>>44163360There are people who buy both versions and the third version.
For example, how can we compare Emerald sales to Ruby and Sapphire sales?
How can we compare RGB, when blue released later than RG in japan, with any other original pair in any other generation?
Since ruby and sapphire don't differ that much, we can assume anyone who played RS bought atleast one version. So halving the sales is a conservative estimate on unique buyers of the game. If anything, it overestimates how many unique buyers got the games when there are two or more versions.
It lets us compare third versions to pairs (or triples in RGBs case). It also lets us compare between generations. In fact, I had another spreadsheet that showed sales per versions against sales of consoles which could play those games, to get a more reasonable comparison between the different generations.

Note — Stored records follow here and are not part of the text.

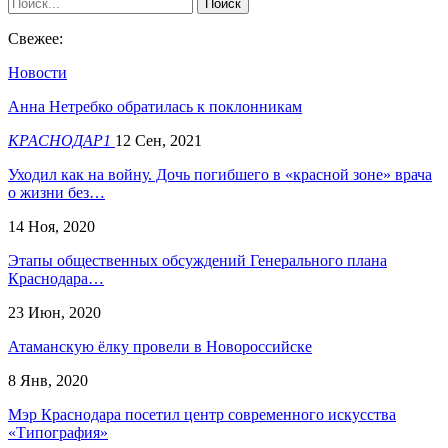
Свежее:
Новости
Анна Нетребко обратилась к поклонникам
КРАСНОДАР1
12 Сен, 2021
Уходил как на войну. Дочь погибшего в «красной зоне» врача
о жизни без…
14 Ноя, 2020
Этапы общественных обсуждений Генерального плана
Краснодара…
23 Июн, 2020
Атаманскую ёлку провели в Новороссийске
8 Янв, 2020
Мэр Краснодара посетил центр современного искусства
«Типография»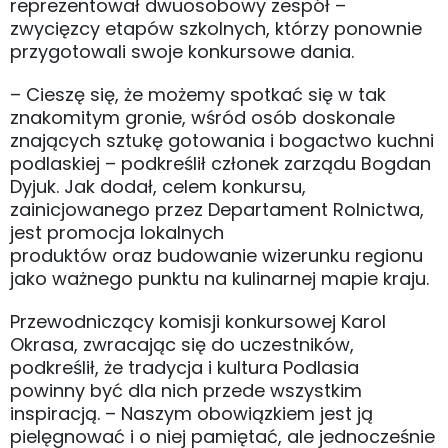
reprezentował dwuosobowy zespół –
zwycięzcy etapów szkolnych, którzy ponownie
przygotowali swoje konkursowe dania.
– Cieszę się, że możemy spotkać się w tak
znakomitym gronie, wśród osób doskonale
znających sztukę gotowania i bogactwo kuchni
podlaskiej – podkreślił członek zarządu Bogdan
Dyjuk. Jak dodał, celem konkursu,
zainicjowanego przez Departament Rolnictwa,
jest promocja lokalnych
produktów oraz budowanie wizerunku regionu
jako ważnego punktu na kulinarnej mapie kraju.
Przewodniczący komisji konkursowej Karol
Okrasa, zwracając się do uczestników,
podkreślił, że tradycja i kultura Podlasia
powinny być dla nich przede wszystkim
inspiracją. – Naszym obowiązkiem jest ją
pielęgnować i o niej pamiętać, ale jednocześnie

Because the switch only sold 55million consoles, SWSH has been bought by a higher proportion of players who can run the game than gen 4 and 5, which has about 200+million sales in DS and 3DS.
But again, I can't count the number of individuals who own multiple DS and 3DS. I myself have a DS, DS lite, DSi, original 3DS, and two 3DS XL, yet I only need one to play a gen 4 or 5 game.
That's why I was asking for thoughts.
It's strange that B2W2 sold so much worse than BW, and is the worst selling game, yet is touted as the best game in the series.
It's also somewhat strange that Yellow sold the most units of a "third" version, and the most units per version.
It's strange that XY sold better than SM, and better than pretty much any other pair of games other than GS, DP, and Swoosh, despite it being touted as the worst.
I guess USUM could be added to SM, since it's so similar. But then I'd have to add every similar game to the others. Would I have to add remakes together? And so on.
Also, yes you could divide it yourself, but then you'd have to write down the numbers, to do the sorting that I've done here.